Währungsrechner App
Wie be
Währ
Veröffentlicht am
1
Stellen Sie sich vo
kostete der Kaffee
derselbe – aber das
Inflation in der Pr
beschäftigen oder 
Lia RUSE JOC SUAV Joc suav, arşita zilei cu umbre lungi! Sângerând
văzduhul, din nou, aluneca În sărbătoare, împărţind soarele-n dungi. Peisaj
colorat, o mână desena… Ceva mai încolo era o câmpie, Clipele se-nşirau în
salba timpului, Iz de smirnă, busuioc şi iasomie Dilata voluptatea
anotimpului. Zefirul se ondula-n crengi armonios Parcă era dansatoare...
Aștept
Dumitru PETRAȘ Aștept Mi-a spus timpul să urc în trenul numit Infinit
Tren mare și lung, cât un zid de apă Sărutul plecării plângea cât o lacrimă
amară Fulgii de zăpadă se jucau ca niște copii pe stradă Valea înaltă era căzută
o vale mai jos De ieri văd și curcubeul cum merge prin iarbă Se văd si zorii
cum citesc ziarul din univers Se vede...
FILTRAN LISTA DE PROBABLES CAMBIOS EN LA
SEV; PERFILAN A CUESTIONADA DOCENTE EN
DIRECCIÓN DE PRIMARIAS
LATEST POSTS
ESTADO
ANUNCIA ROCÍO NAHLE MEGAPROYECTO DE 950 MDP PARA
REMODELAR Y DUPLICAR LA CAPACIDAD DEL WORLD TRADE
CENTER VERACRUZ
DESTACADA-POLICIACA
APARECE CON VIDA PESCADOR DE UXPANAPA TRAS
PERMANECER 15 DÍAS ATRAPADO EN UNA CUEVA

**Job item:**
Transcribe the listing above line for line, from the first line to the line containing "Dumitru PETRAȘ Aștept", inclusive, with no other lines.

**Worked solution:**
Währungsrechner App
Wie be
Währ
Veröffentlicht am
1
Stellen Sie sich vo
kostete der Kaffee
derselbe – aber das
Inflation in der Pr
beschäftigen oder 
Lia RUSE JOC SUAV Joc suav, arşita zilei cu umbre lungi! Sângerând
văzduhul, din nou, aluneca În sărbătoare, împărţind soarele-n dungi. Peisaj
colorat, o mână desena… Ceva mai încolo era o câmpie, Clipele se-nşirau în
salba timpului, Iz de smirnă, busuioc şi iasomie Dilata voluptatea
anotimpului. Zefirul se ondula-n crengi armonios Parcă era dansatoare...
Aștept
Dumitru PETRAȘ Aștept Mi-a spus timpul să urc în trenul numit Infinit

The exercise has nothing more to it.